Likewise, the film could have focused more broadly on gender relations and sexuality. Joan Clarke might have moved to the forefront in such a discussion and there are clear overtones in the film (frequenting pubs and whatnot to meet members of the opposite sex). Such an approach could have drawn more on Turing's life, but would have had to involve the deeper development of more characters, most of who are rather one-sided stand-ins -- symbols as it were -- for social views or social types.

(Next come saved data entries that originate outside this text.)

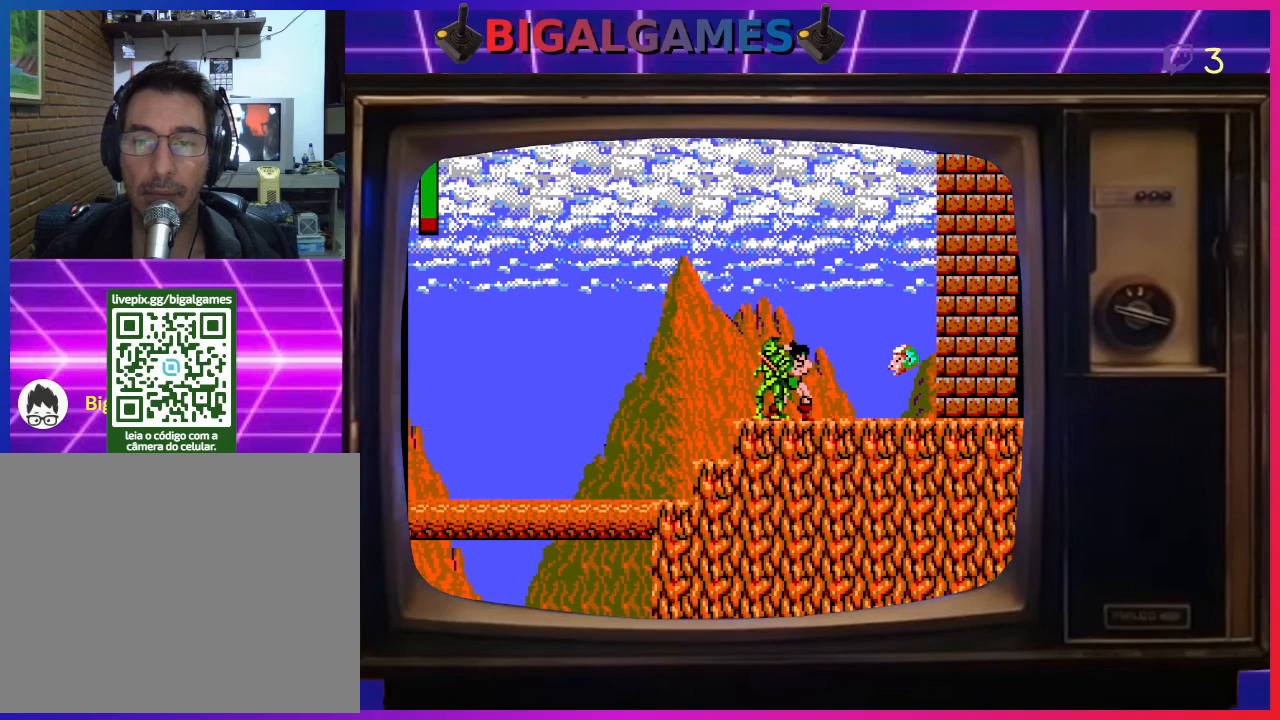
{"buttons": ["CIRCLE", "DPAD_UP", "DPAD_RIGHT"], "left_stick": "center", "events": [[133, "CIRCLE", "up"], [233, "CIRCLE", "down"], [367, "CIRCLE", "up"], [400, "DPAD_UP", "down"], [433, "CIRCLE", "down"]]}
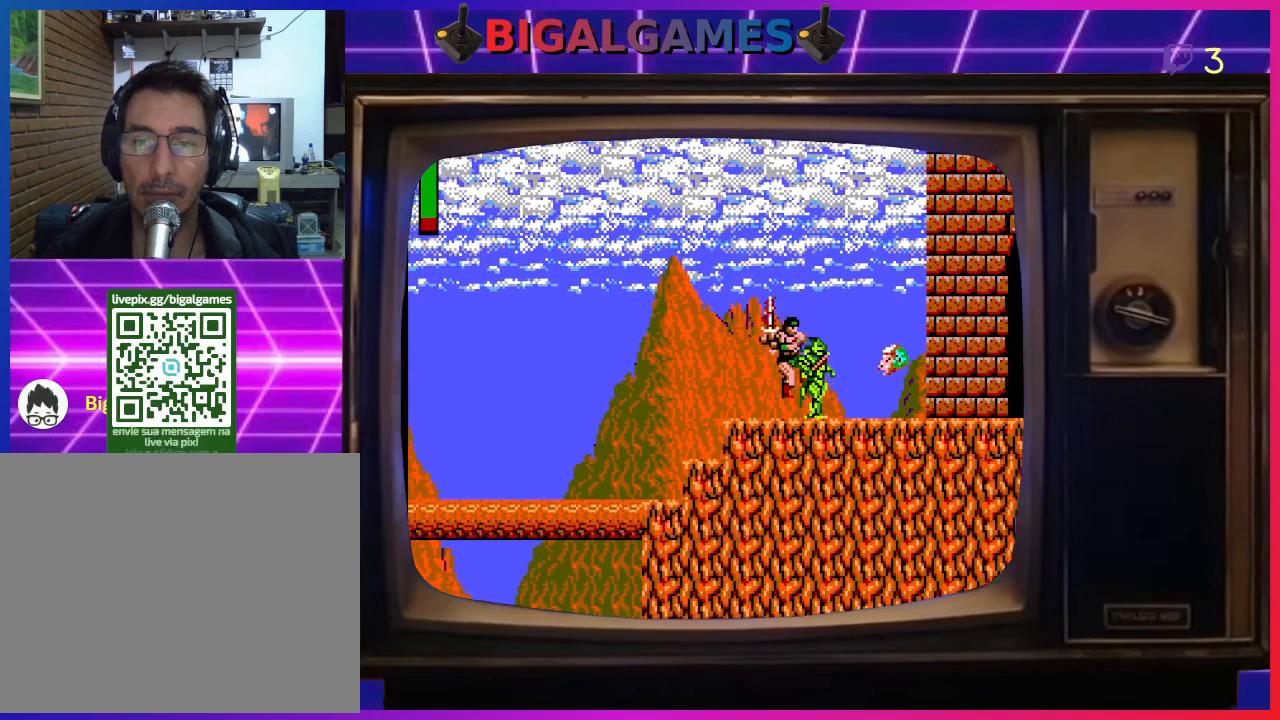
{"buttons": ["DPAD_UP", "DPAD_RIGHT"], "left_stick": "center", "events": [[33, "CIRCLE", "up"], [133, "CIRCLE", "down"], [200, "CIRCLE", "up"]]}
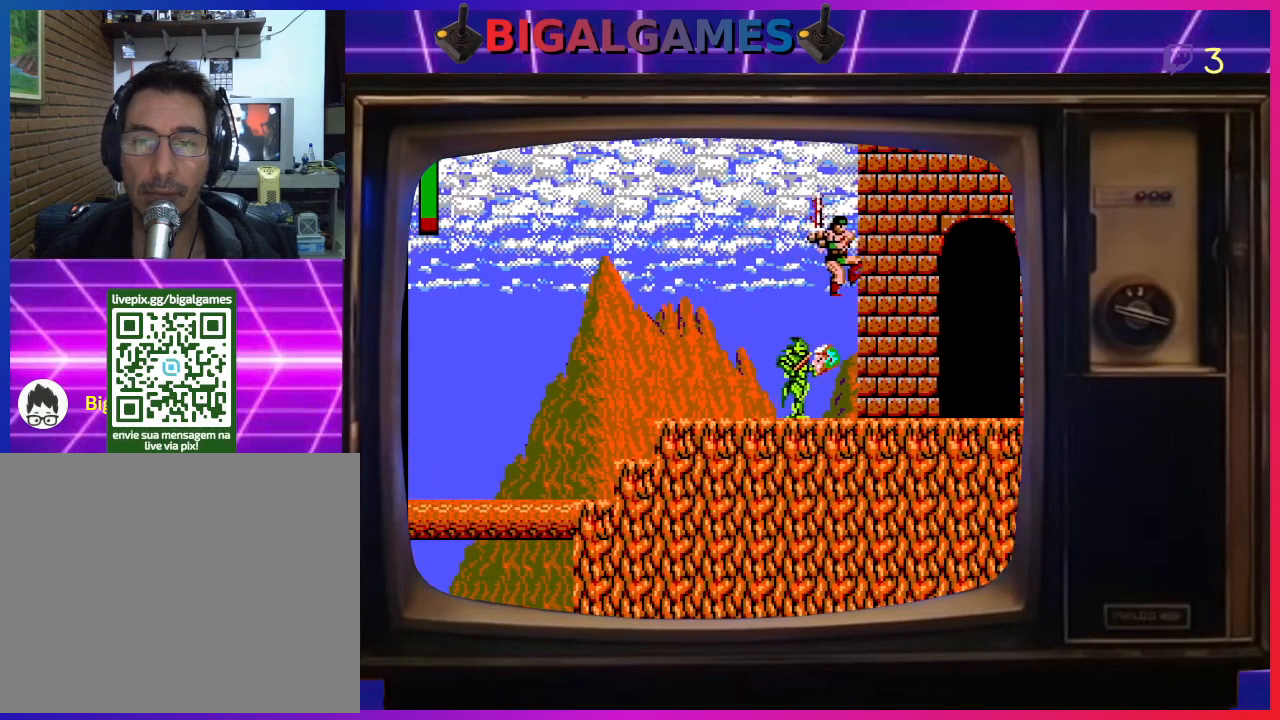
{"buttons": ["DPAD_RIGHT"], "left_stick": "center", "events": [[33, "DPAD_UP", "up"]]}
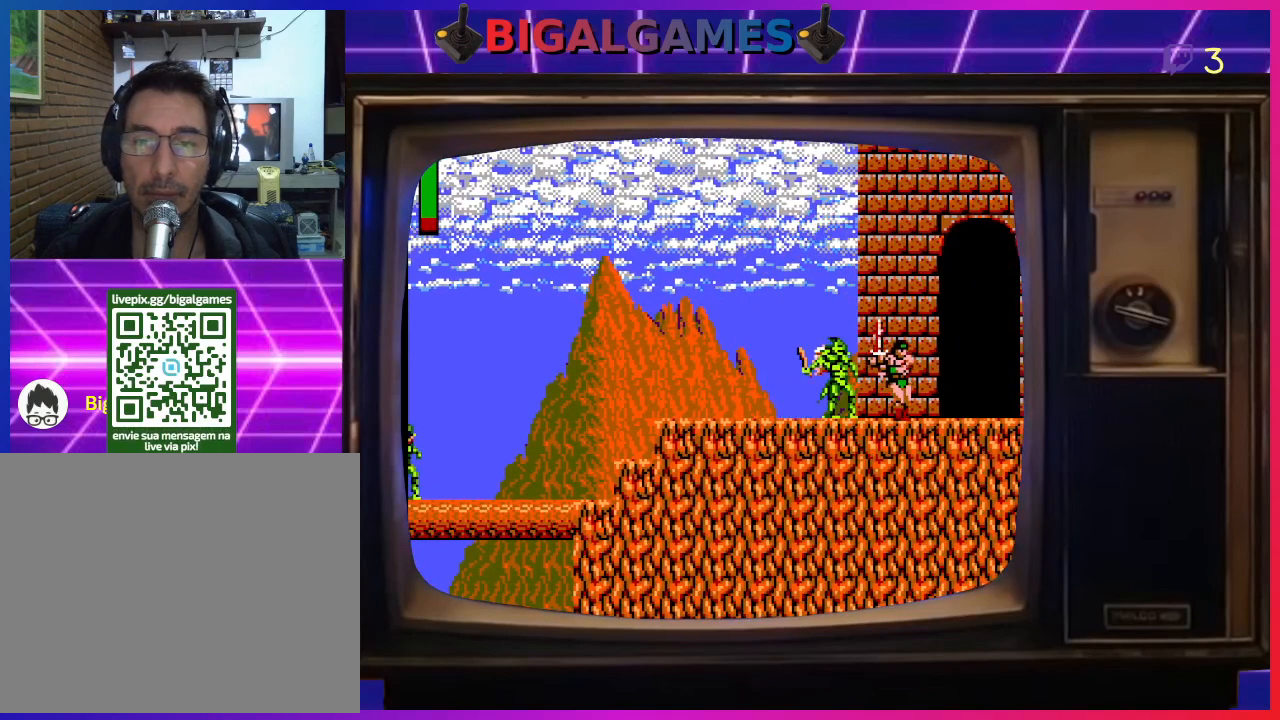
{"buttons": ["DPAD_LEFT"], "left_stick": "center", "events": [[100, "DPAD_RIGHT", "up"], [133, "DPAD_LEFT", "down"], [233, "CROSS", "down"], [333, "CROSS", "up"], [400, "CROSS", "down"], [500, "CROSS", "up"]]}
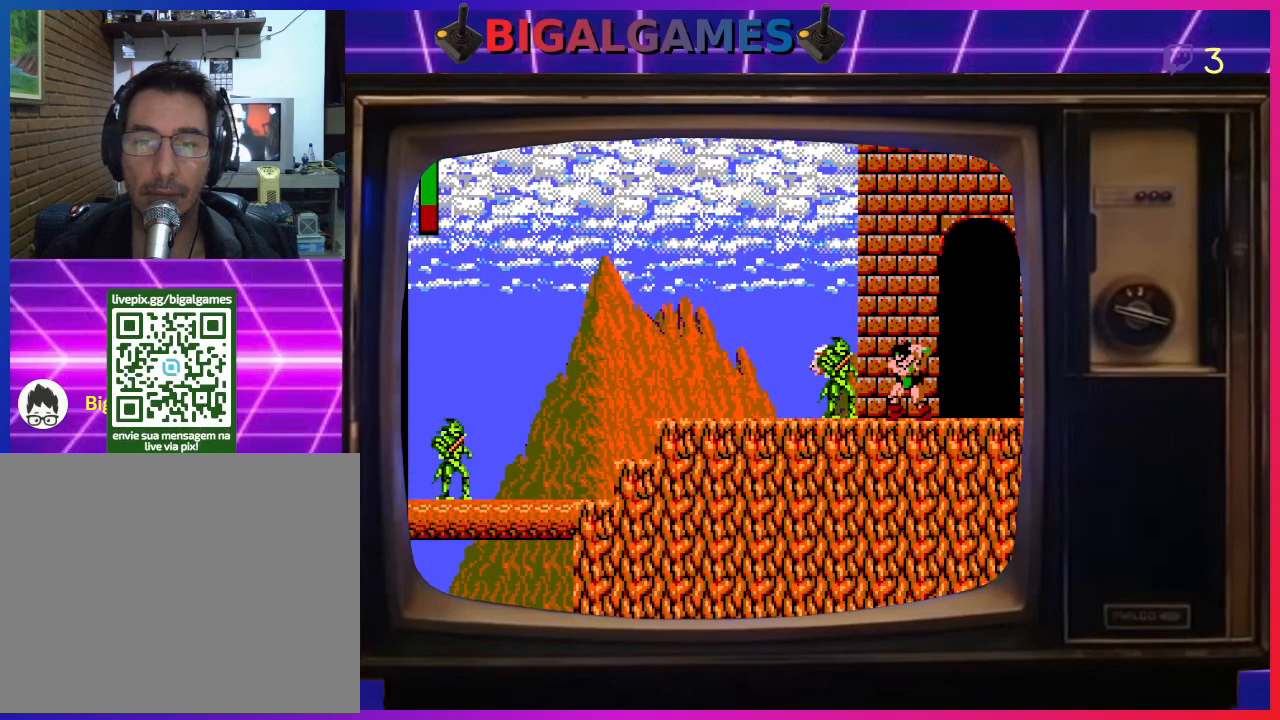
{"buttons": ["CROSS", "DPAD_LEFT"], "left_stick": "center", "events": [[33, "CROSS", "down"], [133, "CROSS", "up"], [200, "CROSS", "down"], [267, "CROSS", "up"], [333, "CROSS", "down"], [433, "CROSS", "up"], [467, "CROSS", "down"]]}
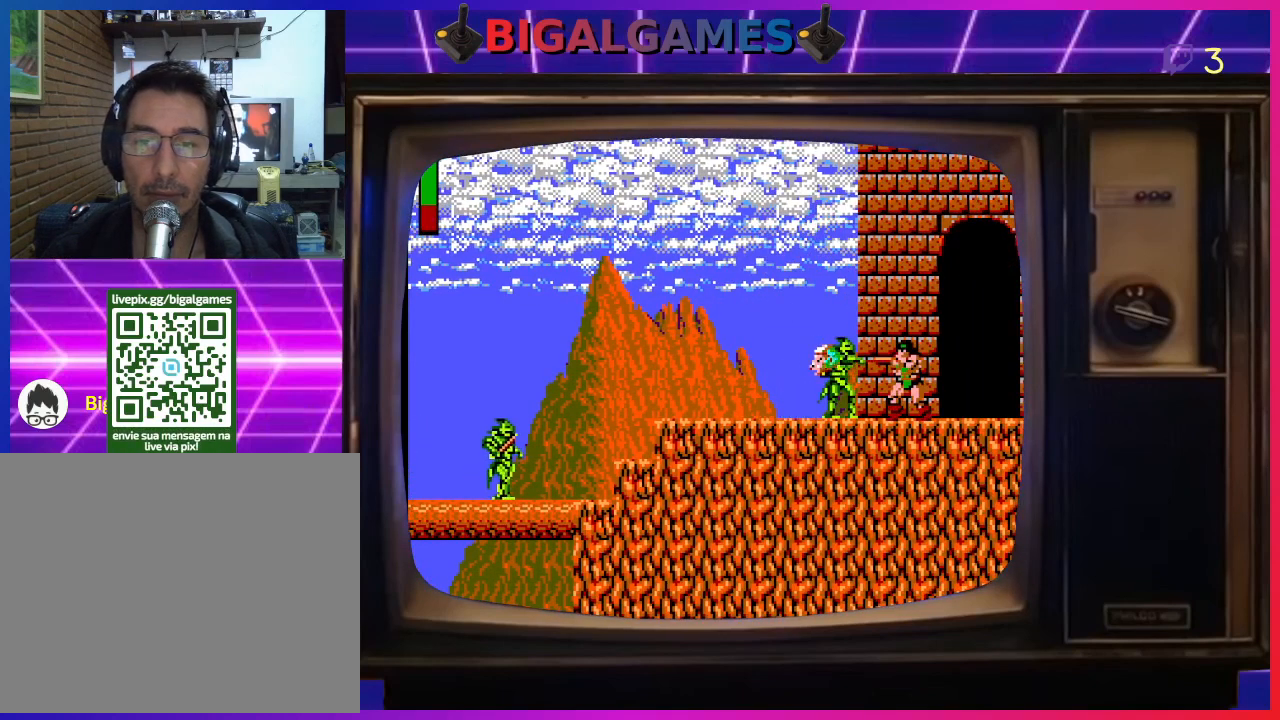
{"buttons": ["DPAD_LEFT"], "left_stick": "center", "events": [[67, "CROSS", "up"], [100, "CROSS", "down"], [200, "CROSS", "up"], [267, "CROSS", "down"], [367, "CROSS", "up"]]}
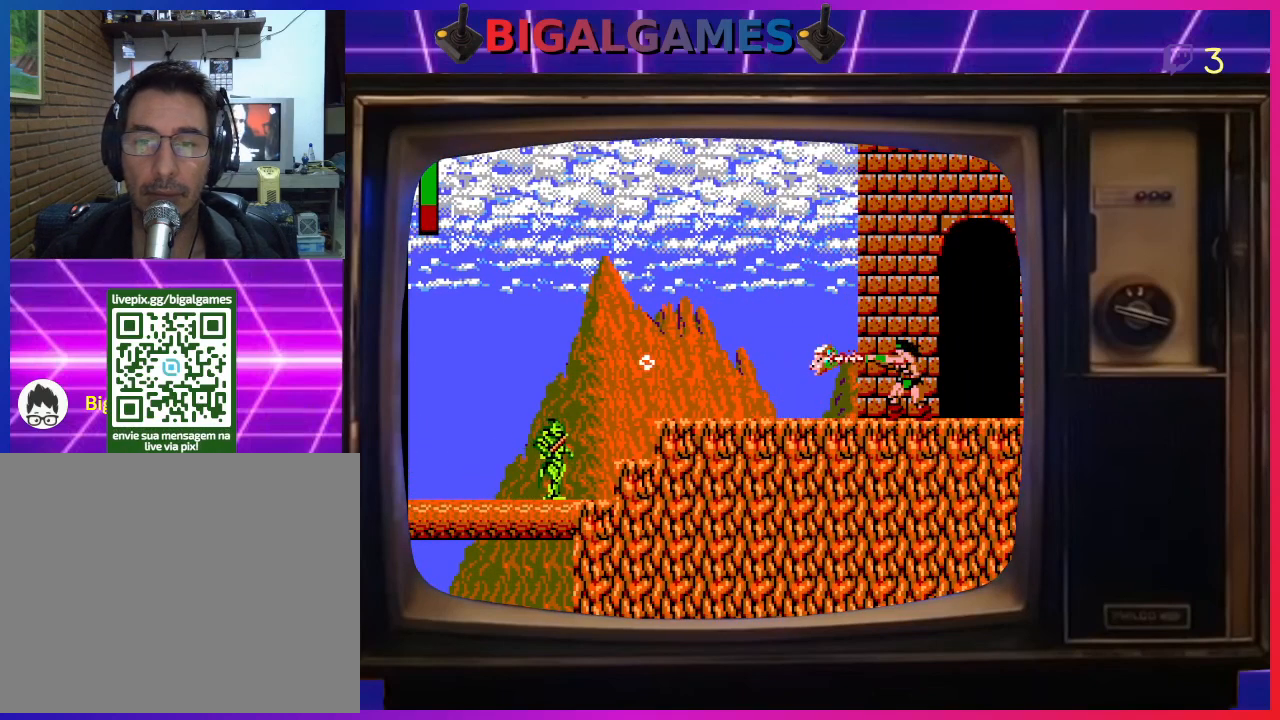
{"buttons": ["DPAD_LEFT"], "left_stick": "center", "events": []}
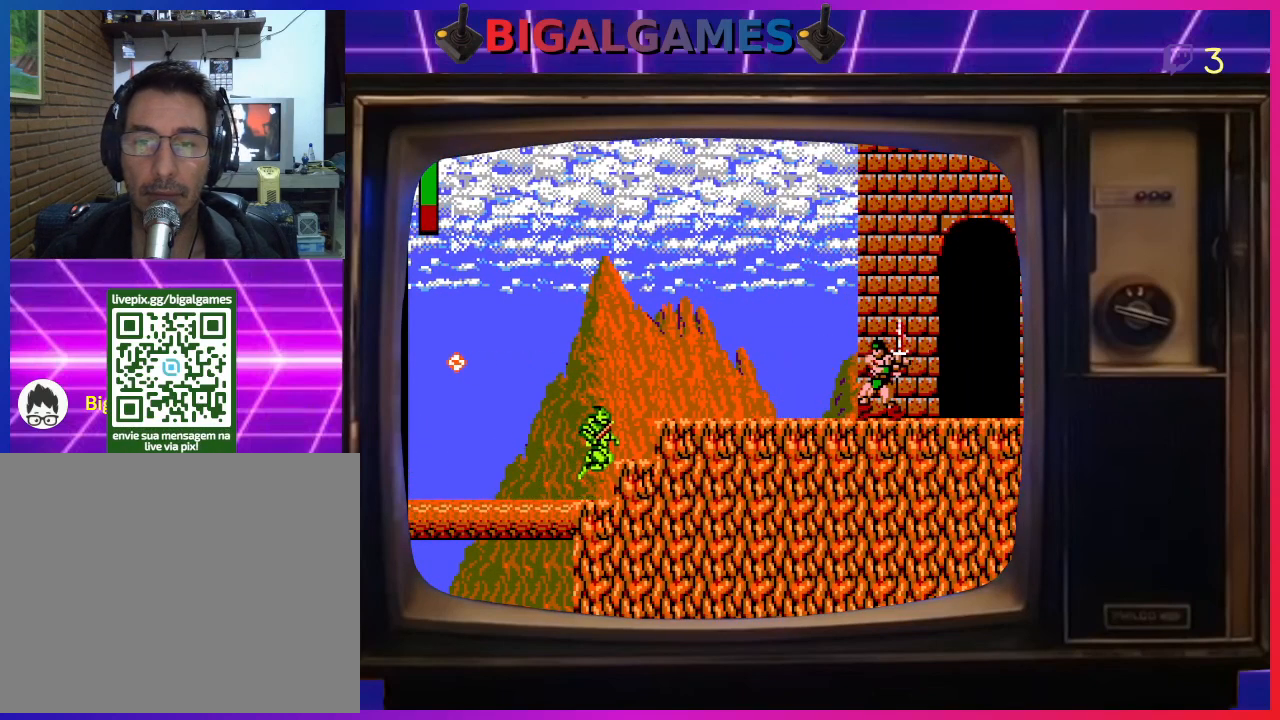
{"buttons": [], "left_stick": "center", "events": [[300, "DPAD_LEFT", "up"]]}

Personally, I would have opted for the first option, a real bio-pic of Turing. The defense against what I am saying and in favour of the film is that the diversity and complexity were necessary because Turing lived a diverse and complex life in a difficult time. To reduce this difficulty and complexity to a bio-pic would have limited, one might say, the accuracy of the film. I'd normally be tempted to say "fair enough" but the film already contains a number of problems with the facts (at least as historians know them) that make it less than historically accurate. It is, in other words, a film and not documentary. So, this defense does not really fly. What made the film's failure to address Turing in more detail all the problematic for me is its clumsy efforts to make a political statement that occur right at the end of the film (or the chronological beginning, since the film is shown largely as flashback). As the film concludes screen texts explains Turing's importance, his arrest, the number of gay men arrested for "gross indecency" and the results -- Turing's suicide -- that followed from this. He has been, of course, posthumously pardoned, which is only right. But, as a film, I was left wondering why, after spending a great deal of the film ignoring the politics of sexual orientation, the film-makers decided to try to end on a political note.
Even more problematic to me is the fact that that political note is so ... well ... banal. Yes, we know that criminalizing homosexuality was a gross injustice that had serious human consequences. And, if we don't know that, a few lines of text at the end of a film aren't going to convince one. It is almost as if, having ended the film with the success of breaking Enigma, the film-makers decided that some sort of political statement was in order for their own political reasons. It is as if they felt that they could not just make a film about Turing and then leave matters there, letting the audience decide about the injustice of criminalizing a person who could rightly be considered a hero or waiting for just about forever to redress the wrong. The political statements, in other words, made at the end of the film sat poorly with the rest of the film and seemed almost gratuitous, as if the film-makers felt the need to establish their own progressive politics as opposed to addressing the life and legacy of the Turing and his colleagues.
I still like this film. I still think it is worth seeing, but I do hope someone else makes another film about Turing in the future that does a better job than this one.